Secure and Robust Key-Trapped Design-for-Security Architecture for Protecting Obfuscated Logic

Abstract

Having access to the scan chain of Integrated Circuits (ICs) is an integral requirement of the debug/testability process within the supply chain. However, the access to the scan chain raises big concerns regarding the security of the chip, particularly when the secret information, such as the key of logic obfuscation, is embedded/stored inside the chip. Hence, to relieve such concerns, numerous secure scan chain architectures have been proposed in the literature to show not only how to prevent any unauthorized access to the scan chain but also how to keep the availability of the scan chain for debug/testability.
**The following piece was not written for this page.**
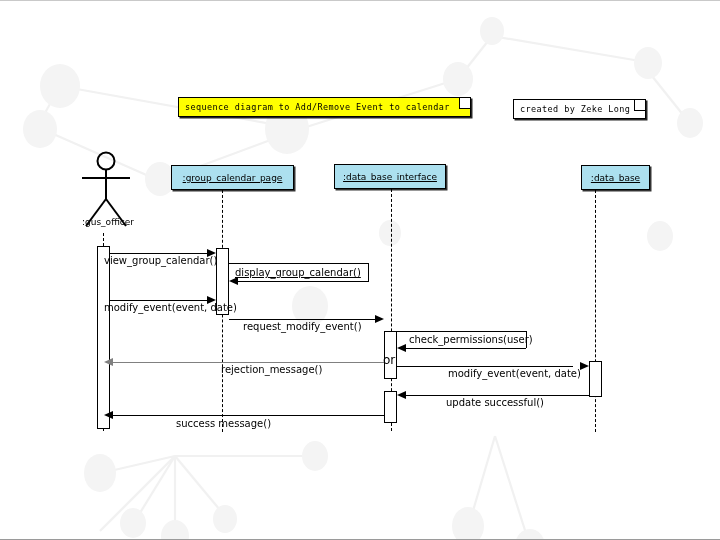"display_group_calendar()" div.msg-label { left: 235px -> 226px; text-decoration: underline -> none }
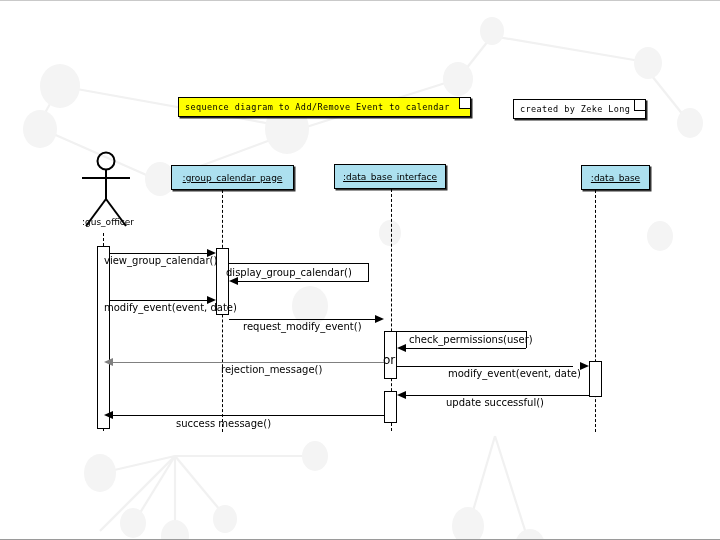"rejection_message()" div.msg-label { left: 221px -> 210px }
In this paper, we first provide a holistic overview of all secure scan chain architectures. Then, we discuss the key leakage possibility and some substantial architectural drawbacks that moderately affect both test flow and design constraints in the state-of-the-art published design-for-security (DFS) architectures. Then, we propose a new key-trapped DFS (kt-DFS) architecture for building a secure scan chain architecture while addressing the potential of key leakage. The proposed kt-DFS architecture allows the designer to perform the structural test with no limitation, enabling an untrusted foundry to utilize the scan chain for manufacturing fault testing without needing to access the scan chain. Finally, we evaluate and compare the proposed architecture with state-of-the-art ones in terms of security, testability time and complexity, and area/power/delay overhead.